Your task: Please pick up the article about the prosecutor's appeal in the Carnation slayings case after its final sentence and keep writing it.
### Text shown
Prosecutor appeals death sentence decision in Carnation slayings

Prosecutor appeals death sentence decision in Carnation slayings
Michele Anderson, left, and John McEnroe are seen in court on Thursday, Jan. 3, 2013.
SEATTLE -- As promised, the King County prosecutor has appealed a decision that could take the death penalty off the table for two Carnation residents accused of killing four adults and two children in a Christmas Eve massacre.

The appeal came days after King County Superior Court Judge Jeffrey Ramsdell found that Prosecutor Dan Satterberg wrongly considered the strength of the evidence against the accused killers when he opted to seek a death sentence in the December 2007 slayings.

Ramsdell ruled Thursday that the Satterberg "erred as a matter of law in considering the strength of the evidence on the issue of guilt against" the alleged killers, Joseph McEnroe and Michelle Anderson.

In doing so, Ramsdell essentially overruled Satterberg's decision to ask a jury to put both to death for killing six members of Anderson's family. But the ultimate impact of Ramsdell's decision is far from clear; even if upheld, it wouldn't necessarily prevent prosecutors from pursuing a death sentence.

Detailing their concerns with the decision in a brief filed late Monday, prosecutors attacked Ramsdell's decision on several fronts. The state Supreme Court is expected to consider the appeal.

Writing the court, Senior Deputy Prosecutors Andrea Vitalich and James Whisman argued another constitutional concern -- the separation of powers -- prevents Ramsdell from second-guessing the elected prosecutor's decision to seek a death sentence.

"The Washington Supreme Court has held repeatedly that the prosecutor's exercise of discretion in deciding whether to seek the death penalty is similar to his or her exercise of discretion in deciding whether to charge a defendant with a crime," the prosecutors said in the appeal.

"In this case," they continued, "the trial court overturned the equivalent of a charging decision based on the prosecutor's consideration of the available evidence - the most fundamental consideration driving any charging decision in any case, capital or otherwise. As such, the trial court's ruling impermissibly infringes on an executive function on wholly untenable grounds."
######
### Information supplied
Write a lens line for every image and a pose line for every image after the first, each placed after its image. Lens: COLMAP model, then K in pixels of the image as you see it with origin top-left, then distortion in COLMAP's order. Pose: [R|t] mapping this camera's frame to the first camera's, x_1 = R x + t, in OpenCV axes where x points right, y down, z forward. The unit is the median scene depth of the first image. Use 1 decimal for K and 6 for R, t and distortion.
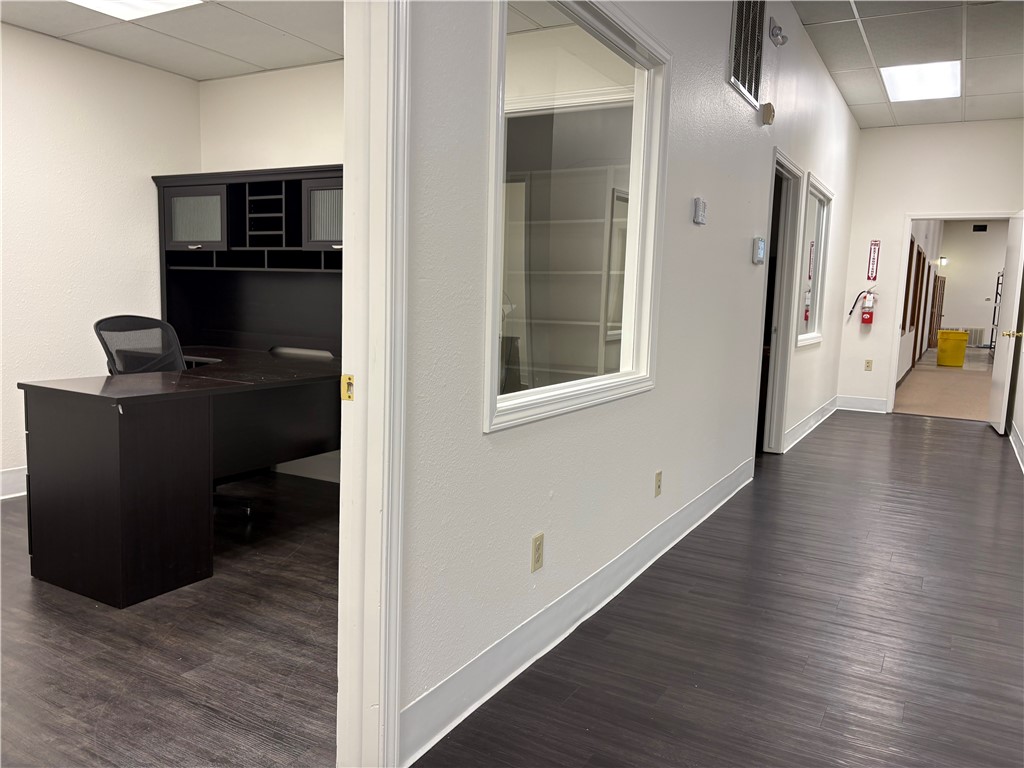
lens RADIAL K [[772.3, 0, 508.7], [0, 772.3, 383.5], [0, 0, 1]] dist [0.015245, 0.001150]
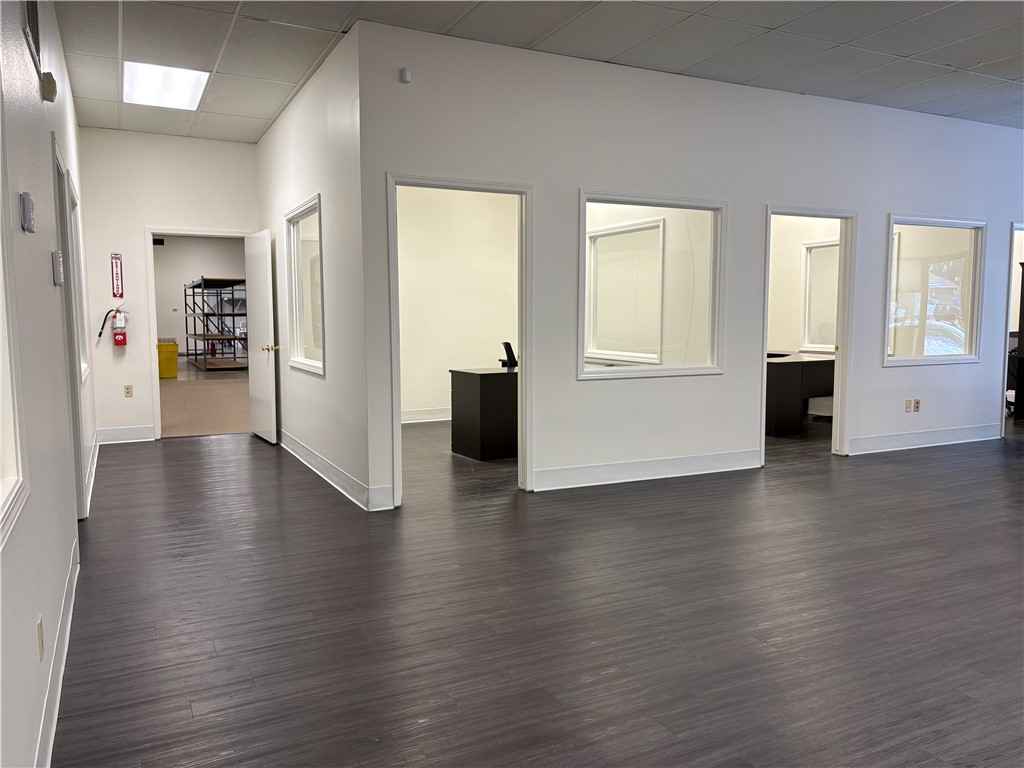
######
Exercise result:
Vitalich and Whisman went on to argue Ramsdell ignored precedent that supports their position in issuing his decision. They also suggested Ramsdell's decision is premature until Anderson or McEnroe has been condemned to death.

Ramsdell's decision followed more than five years of litigation in the case, which has been subjected to series of delays. McEnroe and Anderson, charged three days after the slayings, had been slated to face a jury later in 2013.

Defense attorneys for the former couple had previously unsuccessfully sought to have the death sentence taken off the table for their clients. They previously made similar but, according to Ramsdell's decision, distinct arguments that the death penalty is being used unevenly in Washington.

Such arguments - that executing some killers and sparing others without an enforced standard amounts to un-Constitutional punishment - won over the U.S. Supreme Court when it briefly abolished capital punishment in the mid-1970s. Prosecutors in Washington believed standards adopted by the state when it reinstituted the death penalty had largely resolved the issue. Defense attorneys in capital cases - including Anderson and McEnroe's - contend that death sentences are not sought evenly for a number of reasons, and that prosecutors are not held to a reasonable standard when deciding who they'll seek to execute.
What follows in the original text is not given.